На «урода» я решил обидеться в следующий раз – уж очень хотелось дослушать сказку. Тем более, что, похоже, она меня непосредственно касалась. А майор тем временем продолжал:
– И захотелось нашему Ване Родине послужить, ратному делу поучиться. И понесло его в военкомат. И служить бы ему в нестроевой части, из которой комиссовался бы он через пару месяцев, но попался он на глаза майору Ермоленко, которому шибко понравился, а тот взял да и утащил его в свою часть. И опять, всё бы хорошо, да вот только ошибся майор Ермоленко, и пришлось ему отдать своего протеже капитану Ткаченко. Он, конечно, мужик хороший, но личный состав не бережёт – разбрасывается сильно. И опять, всё бы ничего, да вот снайпер Ване отличный попался на первом же задании. И подстрелили нашего голубка, как куропатку. Причём качественно подстрелили. И пришлось майору исправлять свою ошибку, хотя разрешения на это он не имел. – Тут он перешёл на нормальный язык. – Вот и вкатил я тебе в вену два «кубика» своей крови. Считай, что подхватил ты от меня очень интересную инфекцию. Что собой представляет эта кровь, пока тебе знать незачем, главное в том, что она изменяет твой организм, при этом почти моментально восстанавливает любое механическое повреждение. Если, конечно, тебя по частям не разбросало на минном поле. И силы у тебя прибавилось, и выносливости. Мелочи всякие, вроде ночного зрения, отличного слуха и тому подобного, упоминать не буду. Так что всё хорошо, да только один изъян у нас есть. Солнышко мы не очень любим, а самое главное – для нормальной жизнедеятельности кровь нам нужна, хотя бы раз в месяц. И имя нам одно – «вампиры». Только это не то, что в сказках рассказывают. В общем, переваривай информацию, а я в роту пошёл. – И, уже открывая дверь, он добавил: – Да, когда мы одни или среди своих, можешь называть меня учителем. Отдыхай, ученик.
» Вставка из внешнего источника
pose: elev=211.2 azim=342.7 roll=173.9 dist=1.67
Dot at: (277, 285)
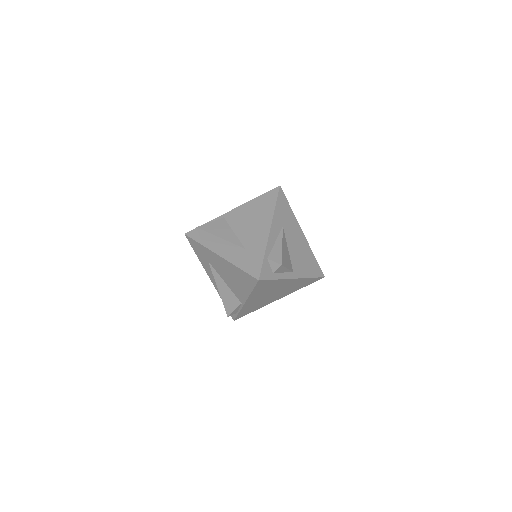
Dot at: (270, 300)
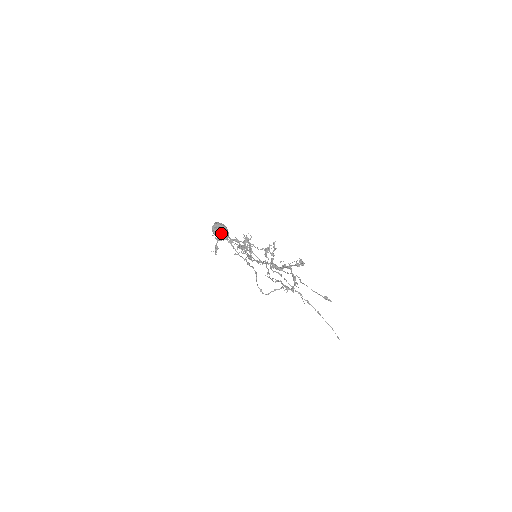
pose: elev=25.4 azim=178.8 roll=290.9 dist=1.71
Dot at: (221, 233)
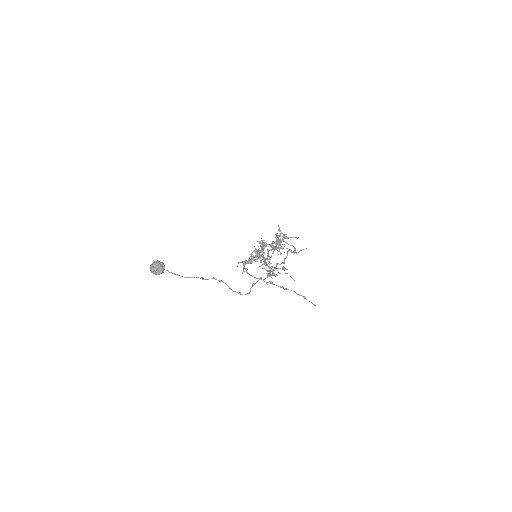
Dot at: (154, 270)
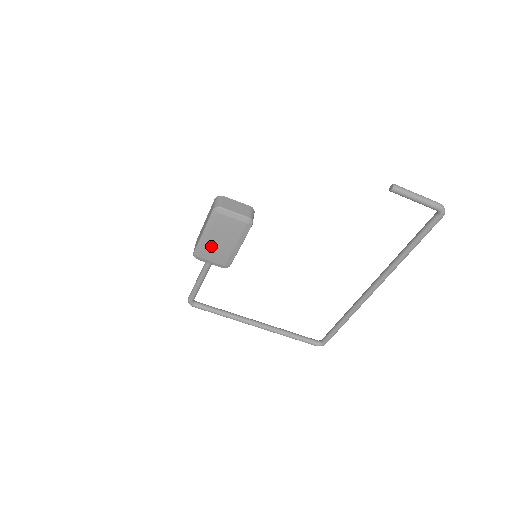
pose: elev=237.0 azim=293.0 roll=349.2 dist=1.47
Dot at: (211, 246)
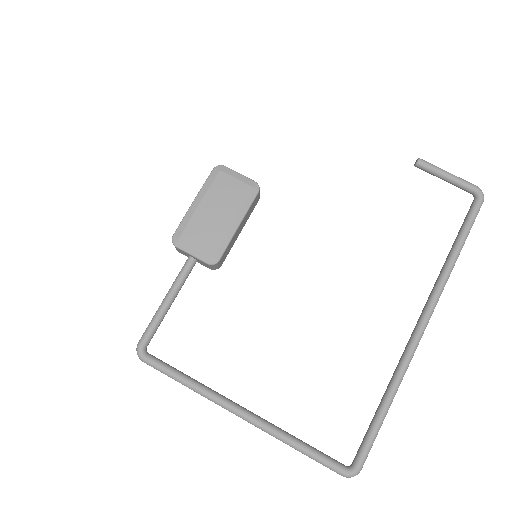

Дверь закрылась. Я безучастно смотрел на неё. В голове был вакуум. Казалось, что череп вот-вот схлопнется. Но где-то была маленькая дырочка, через которую пустота наполнялась даже не знанием, а каким-то глубоким пониманием. Это понимание должно было вызвать бурю эмоций, но я оставался спокоен. Не было даже малой толики сомнений. Вчерашний страх и недоверие исчезли. Всё очень просто, всё так, как и должно быть. Удивляло только одно – почему именно я, почему именно сейчас? Но и это удивление сильно не волновало меня. Я внезапно сообразил, что понял и принял свершившееся ещё сутки назад, но боялся признаться в этом даже себе. Полностью осознав это, я наконец снова уснул…
Солнце вышло из-за ели,
И вампиры обалдели…
Такой жизнерадостной песенкой разбудил меня поздно ночью военврач.
– Как мы себя чувствуем? – спросил он, увидев, что я открыл глаза.
– Спасибо, хреново! – Слова сорвались с губ раньше, чем я успел сообразить, что говорю.